If you could prove that K was suffering from paranoid schizophrenia when he committed his crimes, you could probably get him a life sentence; barring the unlikely suppression, that appears to be the only way you could save his life.  But K steadfastly refuses to submit to the exam.
 
Because the government is looking for the death penalty, the upcoming jury trial will have two phases.  In phase 1, the jury will determine whether K is innocent or guilty and, if guilty, whether he committed first or second degree murder.  Psychiatric evidence showing that he suffers from schizophrenia could be used in the first phase to show that K was guilty only of second degree murder.  If K is found guilty of first degree murder, psychiatric testimony could be used in the second phase to try to show "mitigating circumstances" warranting a life rather than a death sentence.
 
Here are your options:
 
1.  Allow K to try to persuade a jury that his bombings were justified to protect society from greater disasters.  This is what K wants to do, but it has virtually no chance of succeeding and will probably lead to a death sentence.
 
2.  Over K's objection, ask the judge to order a psychiatric exam.  Here, you would need to try to persuade the judge that K may be a schizophrenic, and that you, rather than he, should be making decisions about what defenses to raise.  This strategy is also unlikely to work.  The judge may refuse to order the test over K's objections.  Also, K might fire you and withdraw your request.
 
3.  A compromise.  Try to persuade K that he should submit to a psych. exam, but explain the purpose of the exam this way:
A.  Tell him that if evaluation shows he is mentally unimpaired, the results can be used to show that his views are not the crazed ramblings of a crazy man.
B.  Tell him (falsely) that if the evaluation shows that he is mentally impaired, you will not use the results during the "guilt" phase of the trial, but only to argue against the death penalty during the penalty phase.  K might agree to this plan because he is convinced that he will be acquitted and that there will never be a penalty phase.
 
If K allows the exam and it shows that he is mentally impaired, you actually intend to use the findings to persuade the judge to let you make the strategic decisions in the case.  Then you'll present the psychiatric evidence during the first phase of the trial.  That seems to be the only way that has a chance at saving his life.
 
In thinking about this problem, consider Rules 1.2, 1.4, and 1.14.

1 comment:

  1. n.b. see comment 6 to rule 1.14

    is option 1 permissible in light of jones v. barnes? yes -- the ethics rules don't provide much guidance, but there's no limit to allowing the client to testify before a jury as is his right

    what difficulties are there to option 2? most lawyers are not trained psych's so they don't have the the foundation to decide whether or not a client is insane. you're changing the client's objective, under 1.2(a): a psych exam is in some way part of the obj of the case, and you're making his plea not guilty by insanity when his obj is to prove he's not guilty and not nuts. proving a lack of full mental capacity destroys one of the client's objectives. however, for the defense lawyer, the objective is to keep the client out of prison/off death row... there's an issue of interpretation as to what the objective should be.

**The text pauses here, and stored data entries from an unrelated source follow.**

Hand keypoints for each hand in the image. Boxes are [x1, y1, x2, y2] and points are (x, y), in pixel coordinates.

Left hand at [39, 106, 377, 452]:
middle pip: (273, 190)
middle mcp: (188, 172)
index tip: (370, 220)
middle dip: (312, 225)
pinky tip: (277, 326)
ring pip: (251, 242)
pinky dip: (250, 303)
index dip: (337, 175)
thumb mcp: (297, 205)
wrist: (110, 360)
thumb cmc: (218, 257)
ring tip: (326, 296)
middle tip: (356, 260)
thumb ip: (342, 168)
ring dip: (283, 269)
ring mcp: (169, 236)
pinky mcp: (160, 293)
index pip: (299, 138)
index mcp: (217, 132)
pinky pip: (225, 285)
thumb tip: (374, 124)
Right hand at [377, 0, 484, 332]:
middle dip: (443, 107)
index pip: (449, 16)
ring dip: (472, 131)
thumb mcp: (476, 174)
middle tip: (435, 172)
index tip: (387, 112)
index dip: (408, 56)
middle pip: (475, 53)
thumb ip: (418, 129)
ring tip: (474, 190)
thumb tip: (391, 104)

    rule 1.4(a)(2) requires the lawyer to consult with the client about his objectives, and then to keep the client reasonably informed about the strategy.

    how could you withdraw, after abiding with rule 1.4(a)(2)? you could withdraw for fundamental disagreement. is this right? probably not, because it would be like an abdication of responsibility, because most reasonable people would probably have the same fundamental disagreement.

    what are the limitations to option 3? under rule 8.4(c) and (d), this could be misconduct and misadministration of justice. rule 8.4 by itself is not ever going to stand, because it's too vague. additionally, rule 1.4 discusses the required candor between att-cli and there hasn't been a sufficient discussion.